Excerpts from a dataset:
[Start of Attachment]

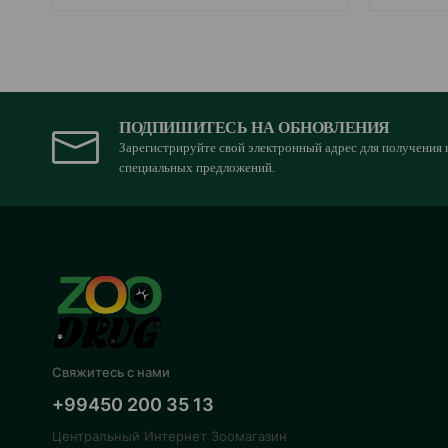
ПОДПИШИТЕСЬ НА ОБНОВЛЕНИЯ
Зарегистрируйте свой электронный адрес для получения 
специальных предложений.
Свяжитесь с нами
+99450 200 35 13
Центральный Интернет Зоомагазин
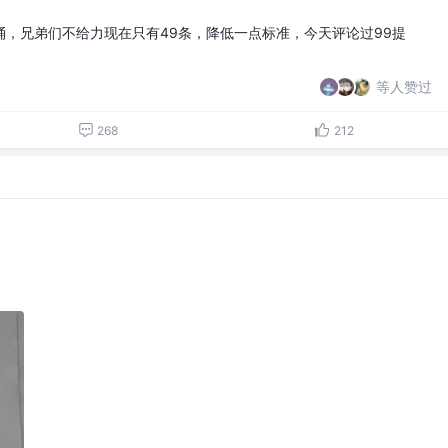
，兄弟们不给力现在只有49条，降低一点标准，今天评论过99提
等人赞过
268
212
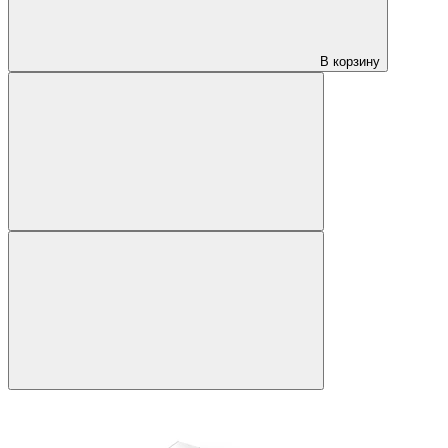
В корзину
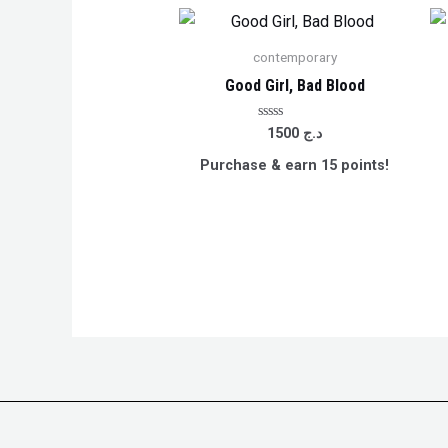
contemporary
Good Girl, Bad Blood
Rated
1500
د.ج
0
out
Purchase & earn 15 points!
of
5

[End of Attachment]

◆ Activity
Whenever a picture appears, leave it out, and return every record exactly.

◆ Result for this task
ПОДПИШИТЕСЬ НА ОБНОВЛЕНИЯ
Зарегистрируйте свой электронный адрес для получения 
специальных предложений.
Свяжитесь с нами
+99450 200 35 13
Центральный Интернет Зоомагазин
，兄弟们不给力现在只有49条，降低一点标准，今天评论过99提
等人赞过
268
212
В корзину
contemporary
Good Girl, Bad Blood
Rated
1500
د.ج
0
out
Purchase & earn 15 points!
of
5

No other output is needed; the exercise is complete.